# ASSIGNED TASK:
For each line in the records that contains "dispenser", make a copy.

# INPUT FOR THIS TASK:

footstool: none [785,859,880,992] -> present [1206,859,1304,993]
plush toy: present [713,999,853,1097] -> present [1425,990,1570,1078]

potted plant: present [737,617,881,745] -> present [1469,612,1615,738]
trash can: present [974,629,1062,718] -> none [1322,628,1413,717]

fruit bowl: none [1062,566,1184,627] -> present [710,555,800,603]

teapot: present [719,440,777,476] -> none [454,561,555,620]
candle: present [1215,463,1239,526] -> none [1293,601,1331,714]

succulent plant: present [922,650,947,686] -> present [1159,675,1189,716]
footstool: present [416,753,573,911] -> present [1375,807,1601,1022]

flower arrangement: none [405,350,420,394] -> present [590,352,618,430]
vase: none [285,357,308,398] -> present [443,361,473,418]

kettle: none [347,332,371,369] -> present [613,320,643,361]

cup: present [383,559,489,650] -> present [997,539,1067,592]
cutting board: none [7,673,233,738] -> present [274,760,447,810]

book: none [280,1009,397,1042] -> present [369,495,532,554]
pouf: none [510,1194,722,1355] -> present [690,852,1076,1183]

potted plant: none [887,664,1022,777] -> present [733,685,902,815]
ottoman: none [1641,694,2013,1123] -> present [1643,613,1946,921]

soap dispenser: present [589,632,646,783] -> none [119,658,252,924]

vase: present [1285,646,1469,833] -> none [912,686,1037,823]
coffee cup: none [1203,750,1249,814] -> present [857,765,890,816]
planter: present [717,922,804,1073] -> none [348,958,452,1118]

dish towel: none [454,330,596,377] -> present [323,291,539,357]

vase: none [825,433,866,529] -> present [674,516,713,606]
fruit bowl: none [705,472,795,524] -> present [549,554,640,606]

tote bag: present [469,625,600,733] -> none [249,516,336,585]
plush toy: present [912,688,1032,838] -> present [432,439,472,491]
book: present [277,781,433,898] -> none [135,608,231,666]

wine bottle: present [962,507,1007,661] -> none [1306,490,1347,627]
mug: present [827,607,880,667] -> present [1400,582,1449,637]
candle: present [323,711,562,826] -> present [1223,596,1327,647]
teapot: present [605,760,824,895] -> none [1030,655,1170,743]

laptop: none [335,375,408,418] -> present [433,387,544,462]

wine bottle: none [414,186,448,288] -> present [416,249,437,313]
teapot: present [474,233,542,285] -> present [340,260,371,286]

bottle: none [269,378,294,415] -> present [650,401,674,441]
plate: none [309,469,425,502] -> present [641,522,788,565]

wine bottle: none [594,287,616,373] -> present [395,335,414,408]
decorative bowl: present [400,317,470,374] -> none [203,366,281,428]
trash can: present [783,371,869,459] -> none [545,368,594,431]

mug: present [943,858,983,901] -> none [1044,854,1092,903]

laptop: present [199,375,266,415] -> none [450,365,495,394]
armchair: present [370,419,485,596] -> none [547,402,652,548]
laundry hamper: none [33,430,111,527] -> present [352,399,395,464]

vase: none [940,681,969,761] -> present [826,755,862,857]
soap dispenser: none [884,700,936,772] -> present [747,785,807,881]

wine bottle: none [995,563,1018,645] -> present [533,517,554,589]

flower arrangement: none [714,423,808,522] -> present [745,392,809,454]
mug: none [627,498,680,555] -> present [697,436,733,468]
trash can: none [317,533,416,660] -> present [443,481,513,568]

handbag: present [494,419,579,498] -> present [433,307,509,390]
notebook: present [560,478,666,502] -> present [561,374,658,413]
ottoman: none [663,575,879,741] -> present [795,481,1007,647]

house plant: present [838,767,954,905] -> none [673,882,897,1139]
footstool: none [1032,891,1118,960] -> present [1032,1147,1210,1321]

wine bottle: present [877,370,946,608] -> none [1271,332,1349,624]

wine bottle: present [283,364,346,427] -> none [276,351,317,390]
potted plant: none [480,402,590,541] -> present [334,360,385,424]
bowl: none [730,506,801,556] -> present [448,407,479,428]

# ANSWER TO THIS PROBLEM:
soap dispenser: present [589,632,646,783] -> none [119,658,252,924]
soap dispenser: none [884,700,936,772] -> present [747,785,807,881]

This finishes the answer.